### Requirement:
In the material below, find each line that contains the word "down" and copy it.
[Materials provided Boundary: Start]
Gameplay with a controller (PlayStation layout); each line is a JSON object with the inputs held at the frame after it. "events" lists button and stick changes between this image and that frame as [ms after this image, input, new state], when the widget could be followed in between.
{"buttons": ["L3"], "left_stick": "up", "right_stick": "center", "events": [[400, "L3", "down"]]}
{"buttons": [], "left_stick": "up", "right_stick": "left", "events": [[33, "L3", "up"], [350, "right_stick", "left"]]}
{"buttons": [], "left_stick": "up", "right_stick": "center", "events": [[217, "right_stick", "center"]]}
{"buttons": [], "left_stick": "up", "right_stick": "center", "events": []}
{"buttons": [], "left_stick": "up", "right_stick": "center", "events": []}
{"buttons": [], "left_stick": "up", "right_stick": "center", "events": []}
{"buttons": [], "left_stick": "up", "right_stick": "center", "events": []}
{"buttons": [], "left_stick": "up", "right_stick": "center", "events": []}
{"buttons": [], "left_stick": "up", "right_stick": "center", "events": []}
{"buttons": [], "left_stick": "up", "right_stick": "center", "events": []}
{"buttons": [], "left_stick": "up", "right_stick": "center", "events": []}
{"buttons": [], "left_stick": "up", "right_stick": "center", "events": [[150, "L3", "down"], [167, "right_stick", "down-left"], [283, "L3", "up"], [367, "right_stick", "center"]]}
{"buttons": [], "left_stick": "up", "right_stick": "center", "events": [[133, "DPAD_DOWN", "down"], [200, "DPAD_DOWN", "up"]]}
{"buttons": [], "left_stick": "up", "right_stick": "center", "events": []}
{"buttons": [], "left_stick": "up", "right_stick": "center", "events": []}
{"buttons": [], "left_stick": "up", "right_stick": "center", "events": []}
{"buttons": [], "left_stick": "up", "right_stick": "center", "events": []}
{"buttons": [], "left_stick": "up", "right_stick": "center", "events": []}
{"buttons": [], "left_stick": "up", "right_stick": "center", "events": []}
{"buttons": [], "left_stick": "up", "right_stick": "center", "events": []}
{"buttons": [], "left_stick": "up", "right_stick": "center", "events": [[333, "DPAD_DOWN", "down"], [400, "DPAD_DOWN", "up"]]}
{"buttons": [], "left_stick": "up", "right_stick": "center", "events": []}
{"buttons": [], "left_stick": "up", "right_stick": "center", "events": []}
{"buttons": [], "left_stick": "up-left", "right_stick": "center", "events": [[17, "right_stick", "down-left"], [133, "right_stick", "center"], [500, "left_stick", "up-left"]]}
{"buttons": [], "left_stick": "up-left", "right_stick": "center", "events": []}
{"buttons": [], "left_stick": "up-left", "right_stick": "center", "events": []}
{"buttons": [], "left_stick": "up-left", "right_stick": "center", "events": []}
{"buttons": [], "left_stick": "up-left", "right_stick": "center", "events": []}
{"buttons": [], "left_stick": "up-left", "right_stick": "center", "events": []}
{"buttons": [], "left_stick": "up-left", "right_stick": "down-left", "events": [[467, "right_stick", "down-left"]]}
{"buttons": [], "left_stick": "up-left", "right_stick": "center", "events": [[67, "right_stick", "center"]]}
[Materials provided Boundary: End]
### Response to this task:
{"buttons": ["L3"], "left_stick": "up", "right_stick": "center", "events": [[400, "L3", "down"]]}
{"buttons": [], "left_stick": "up", "right_stick": "center", "events": [[150, "L3", "down"], [167, "right_stick", "down-left"], [283, "L3", "up"], [367, "right_stick", "center"]]}
{"buttons": [], "left_stick": "up", "right_stick": "center", "events": [[133, "DPAD_DOWN", "down"], [200, "DPAD_DOWN", "up"]]}
{"buttons": [], "left_stick": "up", "right_stick": "center", "events": [[333, "DPAD_DOWN", "down"], [400, "DPAD_DOWN", "up"]]}
{"buttons": [], "left_stick": "up-left", "right_stick": "center", "events": [[17, "right_stick", "down-left"], [133, "right_stick", "center"], [500, "left_stick", "up-left"]]}
{"buttons": [], "left_stick": "up-left", "right_stick": "down-left", "events": [[467, "right_stick", "down-left"]]}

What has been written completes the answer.